The 3 New Staten Island Ferries.
The New York City Department of Transportation has taken delivery of 3 new Staten Island Ferries
- The first of the 3 new ferries, The Guy V. Molinari arrived in New
York Harbor on The 26th of September 2004.
- The Second ferry, the Senator John J. Marchi arrived in New York
Harbor on March 20 2005.
- The last of the new ferries to arrive was the Spirit of America.
These Ferries were built by the Manitowoc Marine Group.
These ferries will carry 4440 passengers and 30 vehicles each. One of the design
goals was to capture the "Old Style" Ferry appearance and ambiance. Like the old
car boats there will be outside seating areas. These new Ferries have been
designed to meet the intent of The Americans with Disabilities Act. There will
be a seating area on the hurricane deck between the pilot houses. Each new boat
has a price tag of about $40,000,000.00.
- The Ferries were designed by George G. Sharpe Inc.
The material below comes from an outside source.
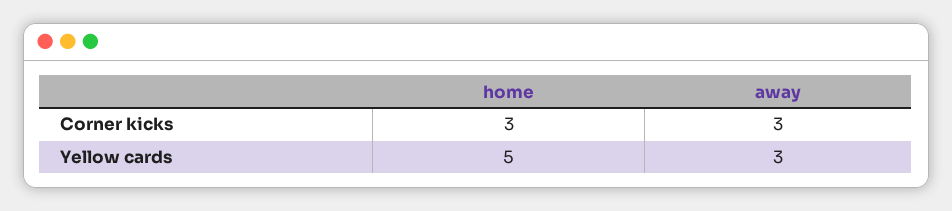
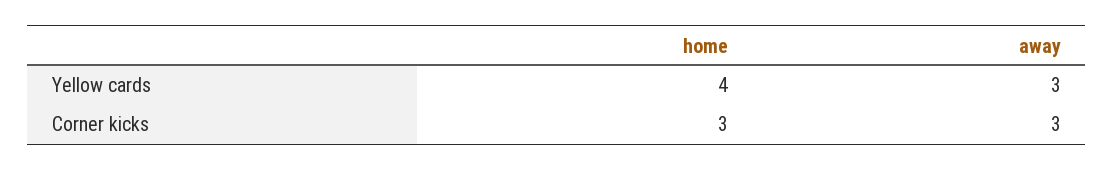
home, Yellow cards: 5 -> 4

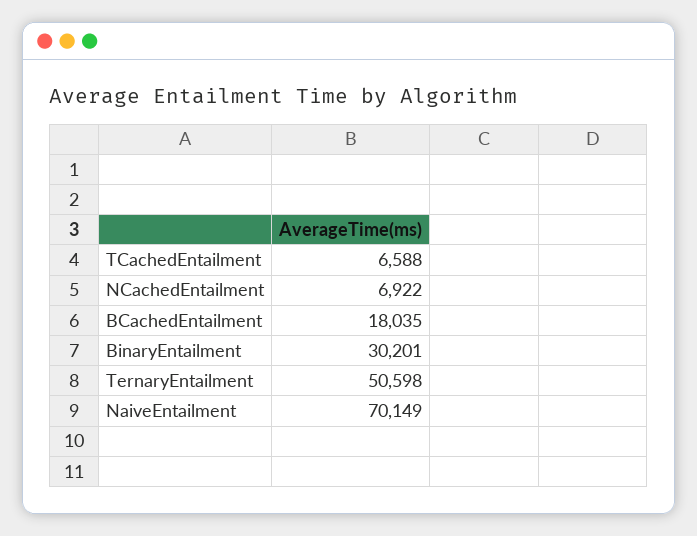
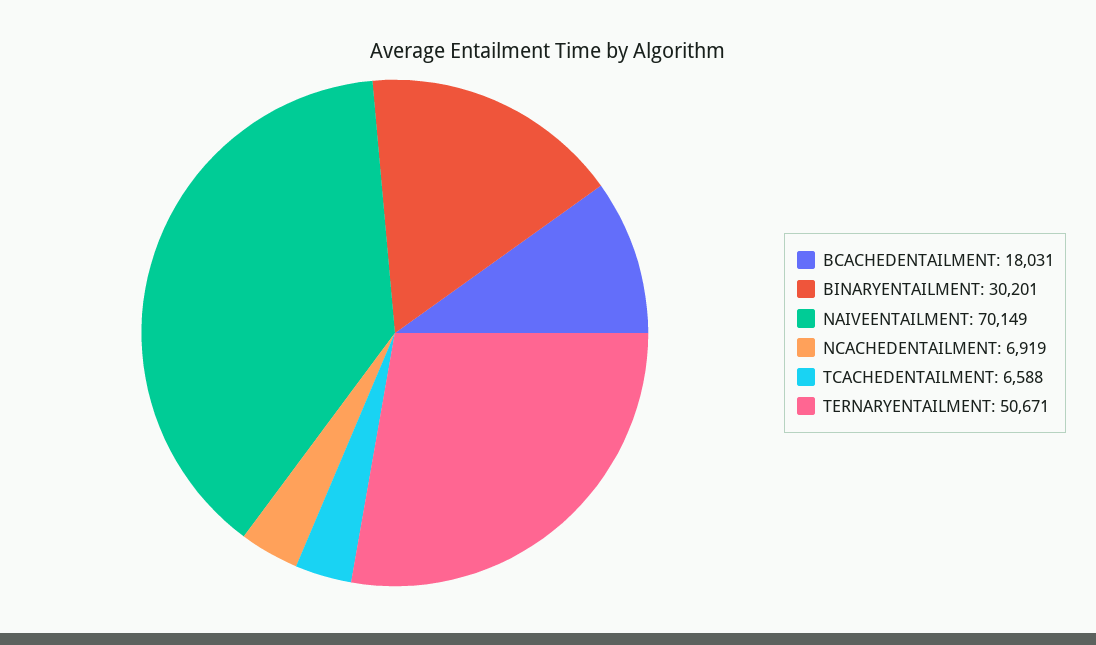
NCachedEntailment: 6922 -> 6919
BCachedEntailment: 18035 -> 18031
TernaryEntailment: 50598 -> 50671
Marine system,
analysis, & design.
- The Ferries were constructed at Marinette Marine in Wisconsin.
MADE IN AMERICA.
The Staten Island Ferry Emergency Response Vessel.
The newest addition to the DOT fleet is the American
Legion III, the latest in the fleet to bear that name, a new high speed utility
boat that was purchased with $1 million donated by the NASDAQ Disaster Relief
Fund, Inc. to enable the Department to respond to emergency situations in and
around lower Manhattan. Gladding-Hearn Shipbuilding in Somerset, Massachusetts
built the vessel which was delivered in March 2007. The new boat can hold 12
passengers in addition to its crew and has a top speed of 30 knots. In
situations where a ferry may require assistance in mid-harbor, the utility boat
will be used to shuttle maintenance staff quickly from the terminals to the
boat. The boat will also be used to deliver DOT staff and equipment to the
private ferry landings around Manhattan during an emergency.